THE Annals of Internal Medicine recently published a Stanford University study that examined 40 years of crop growing research to determine if organically grown fruits and vegetables were more nutritious than the conventionally grown food crops of the modern industrial farming system.
The Stanford study and a followup opinion column in the New York Times created a thunderstorm of controversy in the U.S. On one side, those who believe that the industrial farming machine is best suited to feed the hungry billions of people in our world. On the other side, organic farmers and millions of people who believe that genetically engineered foods and pesticide loaded food production is slowly killing humans every time they sit down to eat dinner. Canadian farmers generally grow crops with industrial farming methods similar to their American counterparts.
In the New York Times op-ed, columnist Roger Cohen stated, "Organic has long since become an ideology, the romantic back-to-nature obsession of an upper middle class able to afford it and oblivious, in their affluent narcissism. . . ."
Cohen went on to say "the (Stanford) study found that fruits and vegetables labelled organic are, on average, no more nutritious than their cheaper conventional counterparts." This led to outrage and criticism against Cohen and the Stanford researchers. According to naturalnews.com, "One of the key co-authors of the study, Dr. Ingram Olkin, has a deep history as an 'anti-science' propagandist working for Big Tobacco. Stanford University has also been found to have deep financial ties to Cargill, a powerful proponent of genetically engineered foods and an enemy of GMO labeling Proposition 37 (California)."
These food growing controversies make it difficult to understand who is right, who is selling something, who is trying to protect market share and who is genuinely sincere about the issue. The only comment that put the whole debate into perspective for me was made by Donna DeViney of Soilent Greens, responding to Cohen's op-ed column by commenting at nytimes.com, "Organic farmers like me gladly sell our products to restaurants and grocery stores. We have to make a living too. The slightly higher prices offset the admittedly higher labor hours needed to not poison ourselves, our customers, and the planet. Spraying Roundup is easy. Mulching and hoeing in the hot Texas sun on this little patch of organic acreage is way freaking harder. But we find it worth the extra work to not develop tumors, disease, genetic defects, or the sense that we're above it all, out here in the actual dirt . . . you know, where food comes from."
DeViney's comments also highlight a big part of the problem with determining which food production method is healthier by showing how both sides disagree over what exactly constitutes healthy food production. Is it just the nutritional value of the food? Is it the way food is grown? Should the definition of healthy food also include food grown with or without pesticides or genetically engineered crops?

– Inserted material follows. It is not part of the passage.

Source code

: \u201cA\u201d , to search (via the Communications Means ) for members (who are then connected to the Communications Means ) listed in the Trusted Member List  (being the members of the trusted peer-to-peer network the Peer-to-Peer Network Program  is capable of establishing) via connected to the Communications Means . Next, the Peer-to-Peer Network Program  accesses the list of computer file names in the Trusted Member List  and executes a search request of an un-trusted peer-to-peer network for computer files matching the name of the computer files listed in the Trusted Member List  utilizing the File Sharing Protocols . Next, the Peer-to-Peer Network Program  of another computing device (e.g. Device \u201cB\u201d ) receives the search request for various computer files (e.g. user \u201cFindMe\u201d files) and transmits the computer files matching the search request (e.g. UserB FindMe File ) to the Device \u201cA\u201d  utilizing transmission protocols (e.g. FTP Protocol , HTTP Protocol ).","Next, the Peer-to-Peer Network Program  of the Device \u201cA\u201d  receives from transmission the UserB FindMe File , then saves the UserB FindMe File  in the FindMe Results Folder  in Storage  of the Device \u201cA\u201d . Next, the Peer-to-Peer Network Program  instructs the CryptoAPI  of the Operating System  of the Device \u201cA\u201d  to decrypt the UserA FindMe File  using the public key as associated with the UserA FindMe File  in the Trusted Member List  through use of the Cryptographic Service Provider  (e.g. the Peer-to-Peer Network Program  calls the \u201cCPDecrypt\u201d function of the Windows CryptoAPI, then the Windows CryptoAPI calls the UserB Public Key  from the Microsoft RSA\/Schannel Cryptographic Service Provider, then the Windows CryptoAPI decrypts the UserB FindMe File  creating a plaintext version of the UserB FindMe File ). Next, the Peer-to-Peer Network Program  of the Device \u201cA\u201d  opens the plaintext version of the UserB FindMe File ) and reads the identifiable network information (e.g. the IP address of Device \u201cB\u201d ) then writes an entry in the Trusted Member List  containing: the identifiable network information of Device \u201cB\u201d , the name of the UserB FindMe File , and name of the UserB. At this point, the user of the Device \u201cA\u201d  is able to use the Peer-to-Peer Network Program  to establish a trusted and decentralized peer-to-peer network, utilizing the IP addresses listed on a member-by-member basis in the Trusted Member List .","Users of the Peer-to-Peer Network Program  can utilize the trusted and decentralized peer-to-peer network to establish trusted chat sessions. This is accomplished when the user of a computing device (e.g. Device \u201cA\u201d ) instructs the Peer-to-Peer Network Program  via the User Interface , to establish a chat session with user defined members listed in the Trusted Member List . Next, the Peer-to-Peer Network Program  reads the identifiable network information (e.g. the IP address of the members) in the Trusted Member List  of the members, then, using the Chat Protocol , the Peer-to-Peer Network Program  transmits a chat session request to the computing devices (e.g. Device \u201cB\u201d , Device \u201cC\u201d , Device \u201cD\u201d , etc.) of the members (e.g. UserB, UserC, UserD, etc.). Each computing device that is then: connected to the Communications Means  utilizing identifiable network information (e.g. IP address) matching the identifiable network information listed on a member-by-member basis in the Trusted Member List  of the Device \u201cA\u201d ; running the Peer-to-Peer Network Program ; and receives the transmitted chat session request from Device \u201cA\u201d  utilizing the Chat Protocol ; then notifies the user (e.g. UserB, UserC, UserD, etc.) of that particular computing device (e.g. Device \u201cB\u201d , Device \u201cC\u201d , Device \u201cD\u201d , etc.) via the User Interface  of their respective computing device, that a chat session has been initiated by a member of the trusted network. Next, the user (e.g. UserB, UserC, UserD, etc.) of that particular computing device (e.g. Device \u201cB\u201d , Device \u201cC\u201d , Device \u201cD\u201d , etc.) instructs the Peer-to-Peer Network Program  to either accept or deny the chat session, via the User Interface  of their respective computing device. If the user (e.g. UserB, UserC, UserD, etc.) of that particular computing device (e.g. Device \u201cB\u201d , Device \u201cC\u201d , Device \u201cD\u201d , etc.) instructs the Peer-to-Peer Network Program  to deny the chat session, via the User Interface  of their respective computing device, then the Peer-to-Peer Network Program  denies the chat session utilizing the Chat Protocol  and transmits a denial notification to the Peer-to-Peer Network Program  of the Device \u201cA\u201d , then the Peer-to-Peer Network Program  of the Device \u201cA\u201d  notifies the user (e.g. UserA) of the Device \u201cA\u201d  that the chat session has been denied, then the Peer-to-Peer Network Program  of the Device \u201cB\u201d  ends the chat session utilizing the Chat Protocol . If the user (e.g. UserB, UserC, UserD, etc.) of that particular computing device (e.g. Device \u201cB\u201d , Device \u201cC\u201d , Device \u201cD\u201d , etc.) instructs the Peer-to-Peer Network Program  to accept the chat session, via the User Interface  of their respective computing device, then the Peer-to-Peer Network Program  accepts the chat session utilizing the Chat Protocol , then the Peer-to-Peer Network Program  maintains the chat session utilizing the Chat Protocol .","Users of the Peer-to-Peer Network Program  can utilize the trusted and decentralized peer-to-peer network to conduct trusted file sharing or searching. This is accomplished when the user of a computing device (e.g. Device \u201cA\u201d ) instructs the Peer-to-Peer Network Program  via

It's a big money issue with powerful players who stand to lose or make billions of dollars depending on which choices consumers make. And consumers in Canada are currently not told on food packaging labels if their food contains pesticide residue or genetically engineered food.
There are people who believe that organic farming produces healthier and better tasting food with the added health benefit of having no pesticides residue on their fruits and vegetables. And that organic farming protects the land and grows food sustainably so children can have something to eat in their future. Remember that pesticide residue limits on fruits and vegetables in Canada are set by Health Canada which determines pesticide residue levels deemed to be acceptable for human consumption.
On the other side of the debate are large multinational biotech (genetically engineered food), fertilizer and pesticide companies that make billions by selling their products to a hungry world.
Those companies also routinely lobby government bureaucrats and politicians to maintain the status quo of industrial farming machine laws and regulations. There are people who believe you simply cannot feed the world by growing organically. As Cohen said in his New York Times op-ed, "To feed a planet of nine billion people, we are going to need high yields not low yields; we are going to need genetically modified crops; we are going to need pesticides and fertilizers and other elements of the industrialized food processes that have led mankind to be better fed and live longer than at any time in history."
In the end, consumers hold all the power in the food debate as they decide on organic versus chemically grown by voting with their wallets at the grocery store. So before you buy food for Christmas dinner, seek the truth and make your food choices wisely.